* WORK REQUIRED *
Count the lines of the data below that contain the string "time", where case counts, and reply with the number only.

Data items:

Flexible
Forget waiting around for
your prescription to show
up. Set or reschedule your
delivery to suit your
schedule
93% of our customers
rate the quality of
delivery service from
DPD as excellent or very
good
* * *
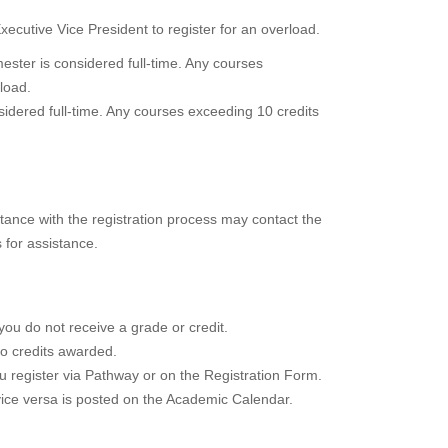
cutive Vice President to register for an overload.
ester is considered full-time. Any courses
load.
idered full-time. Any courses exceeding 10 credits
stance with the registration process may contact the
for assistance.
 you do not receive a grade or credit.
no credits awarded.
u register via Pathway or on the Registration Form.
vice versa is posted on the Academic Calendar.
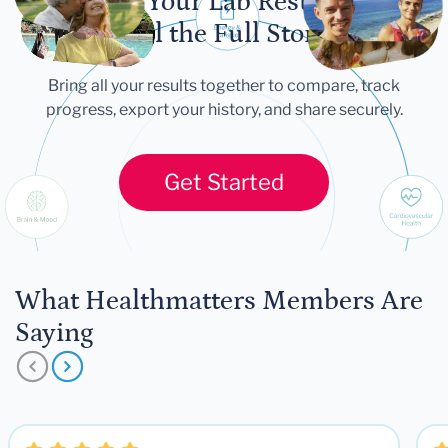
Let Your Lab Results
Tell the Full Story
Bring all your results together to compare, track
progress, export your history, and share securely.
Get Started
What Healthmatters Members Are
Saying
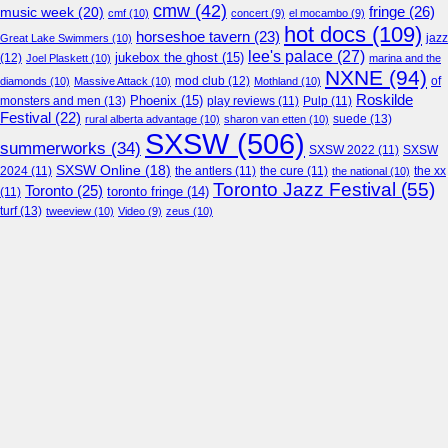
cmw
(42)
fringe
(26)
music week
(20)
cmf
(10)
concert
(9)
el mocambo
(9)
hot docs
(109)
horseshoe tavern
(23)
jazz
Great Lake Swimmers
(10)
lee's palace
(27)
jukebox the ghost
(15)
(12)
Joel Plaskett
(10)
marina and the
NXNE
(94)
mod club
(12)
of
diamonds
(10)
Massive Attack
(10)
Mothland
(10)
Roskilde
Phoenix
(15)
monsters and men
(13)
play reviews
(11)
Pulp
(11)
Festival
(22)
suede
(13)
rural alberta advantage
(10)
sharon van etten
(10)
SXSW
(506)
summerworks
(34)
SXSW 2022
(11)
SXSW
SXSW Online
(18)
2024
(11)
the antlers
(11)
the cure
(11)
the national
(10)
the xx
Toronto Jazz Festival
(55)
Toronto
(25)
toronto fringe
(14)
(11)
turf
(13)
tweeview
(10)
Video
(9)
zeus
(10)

* SOLUTION TO THIS EXERCISE *
2